Throughout her legal career, Elle Klein has always been passionate about criminal law and was recently able to turn this passion into a career with the United States Attorney's Office. As an assistant U.S. attorney, Klein works in the criminal division, something she has aspired to do since her days in law school.

“It’s an extremely fulfilling career path as I know my work directly leads to a safer and more stable community for my family, friends, neighbors, and fellow South Carolinians,” Klein said.

Klein is also an active and passionate dog mom to her two yellow labs, Nilla and Bogey, and a member of the SC Bar Animal Law Committee. Her love for animals made her ponder the possibilities of stronger legal remedies for pet owners, a topic she discusses in her recent SC Lawyer article.

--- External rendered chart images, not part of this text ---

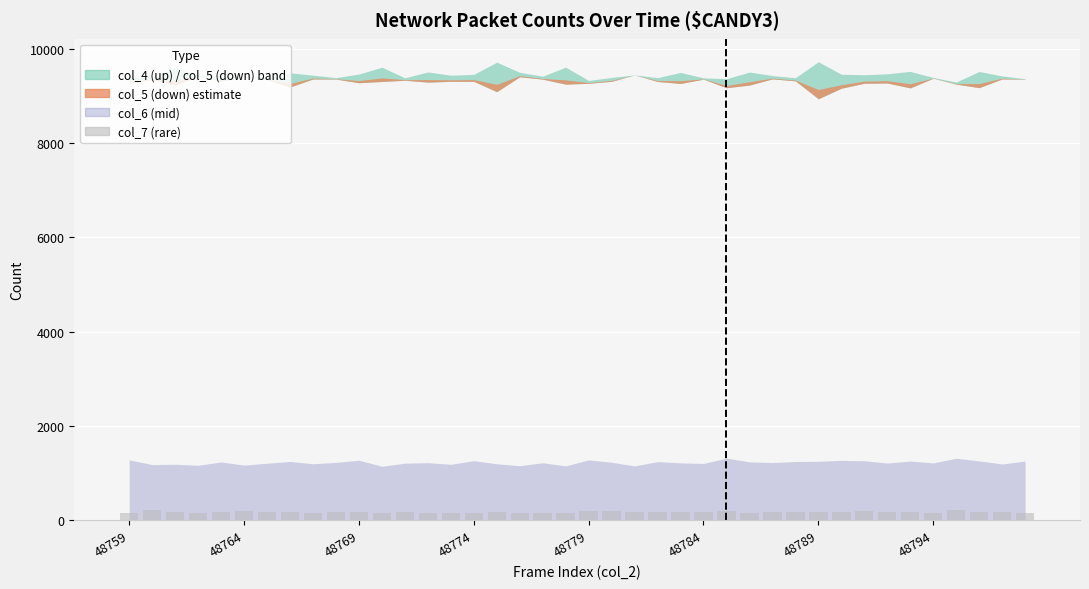

Does the chart contain any negative values?

No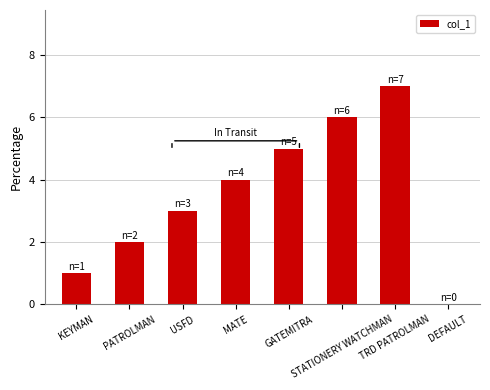

What is the greatest value displayed?

7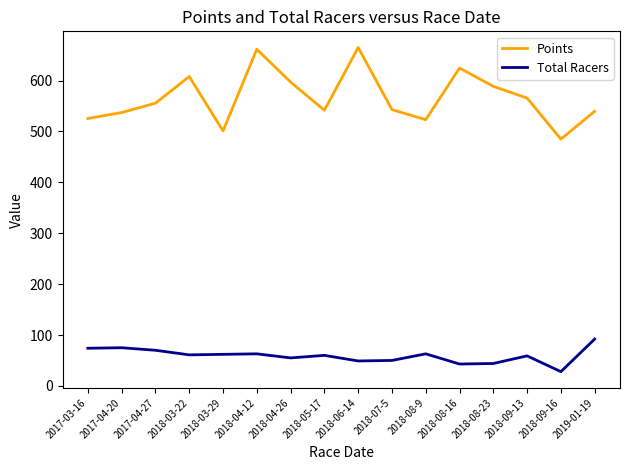

What is the maximum value shown in the chart?

664.9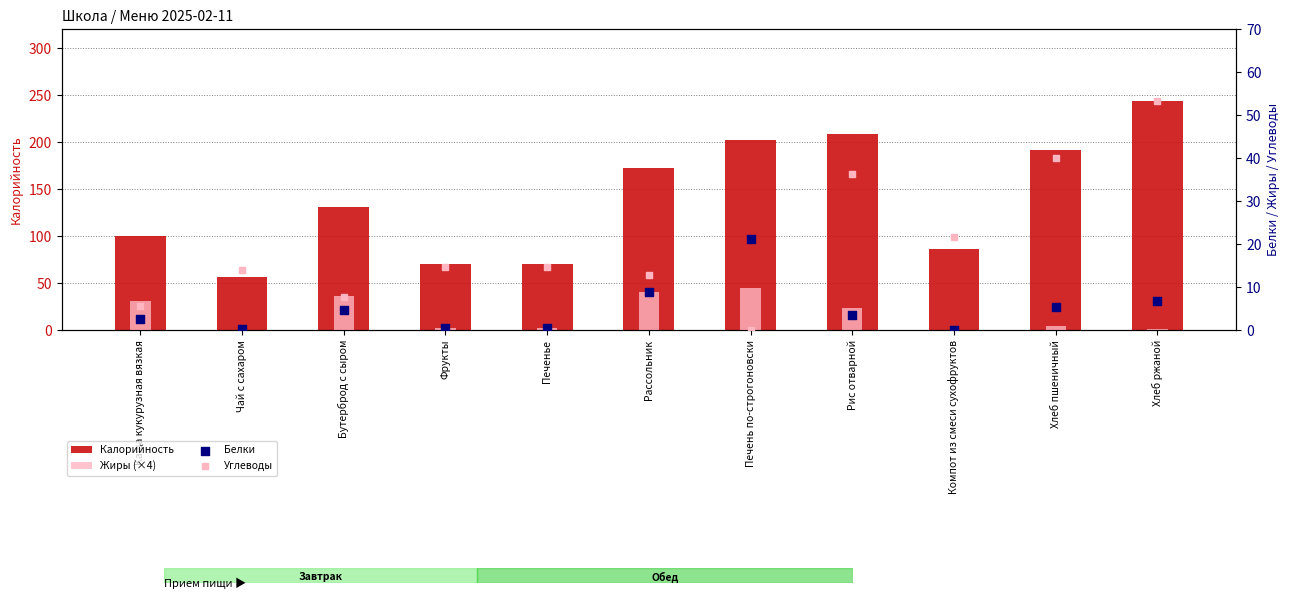

Which series has the largest total across all categories?

Калорийность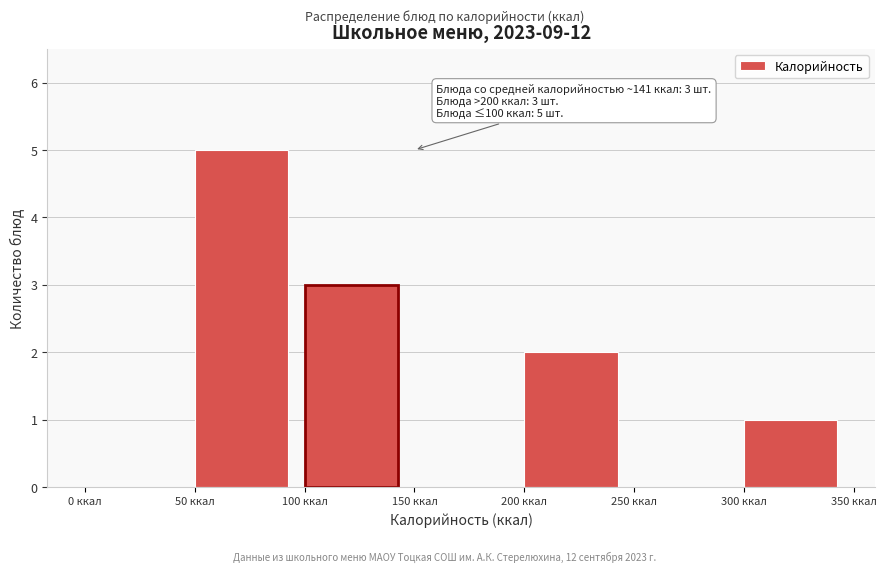

Which range on the x-axis has the tallest bar?

50 to 100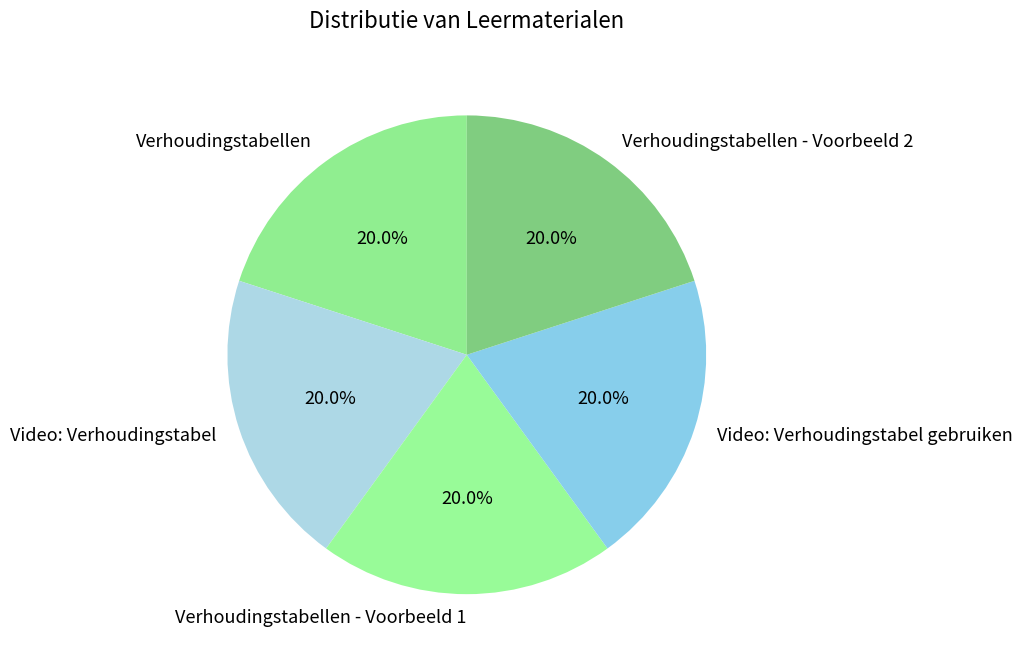

Is there a majority slice in this chart?

No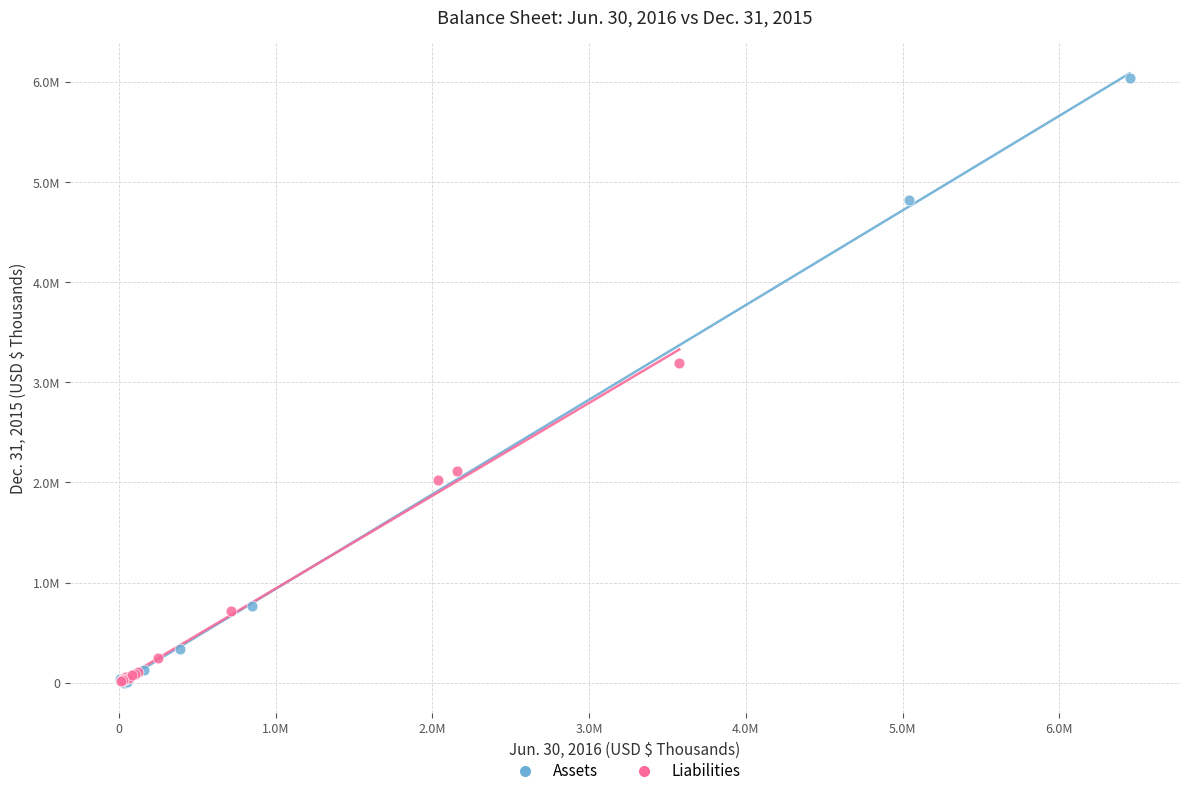

Which series has the widest spread of Y values?

Assets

In the U.S., over 67 percent of households or about 85 million families own a pet or companion animal. But what are pet owners to do if their furry family members are tortiously harmed? This question and a casual conversation at dinner is what inspired Klein’s article.

“My husband, Zak, is a plaintiff’s attorney,” Klein said. “One night over dinner, we somehow got onto the topic of potential claims for pets. He told me that the damage for harm to pets was limited to fair market value. As an avid animal lover and obsessive dog mom, I couldn’t believe it. This lead researching how other states handle tort claims for companion animals and, ultimately, writing the piece so other people in the legal community could be aware.”

Those who have lost a companion animal know the emotional and psychological damage from a loss like that. Other states are starting to recognize this and have enacted statuses to allow recovery of emotional damage after harm or injury to a companion animal. A point that Klein says is a key takeaway in her article.

“I would say the biggest take-away from my article and research is that damages for tortious injury to companion animals doesn’t have to be limited to fair market value. Other states have already shown us that this doesn’t have to be the case,” Klein said.

In South Carolina it has been nearly 30 years since the Supreme Court has been faced with a case in which they had to determine if an individual could include emotional damage in their recovery in the event of harm to their companion animals. Will South Carolina follow the lead of other states?

“Hopefully South Carolina will sooner rather than later! Today, pets really are like family members. Personally, I’d love to see pet owners have a stronger legal remedy in the unfortunate event that their pets are tortiously harmed,” Klein said.

An active SC Bar member, Klein enjoys writing in her spare time and reflected on her experience writing for the SC Lawyer magazine.

“It was great! The editors and staff of SC Lawyer were so friendly, encouraging, and easy to work with. I absolutely would recommend it,” Klein said.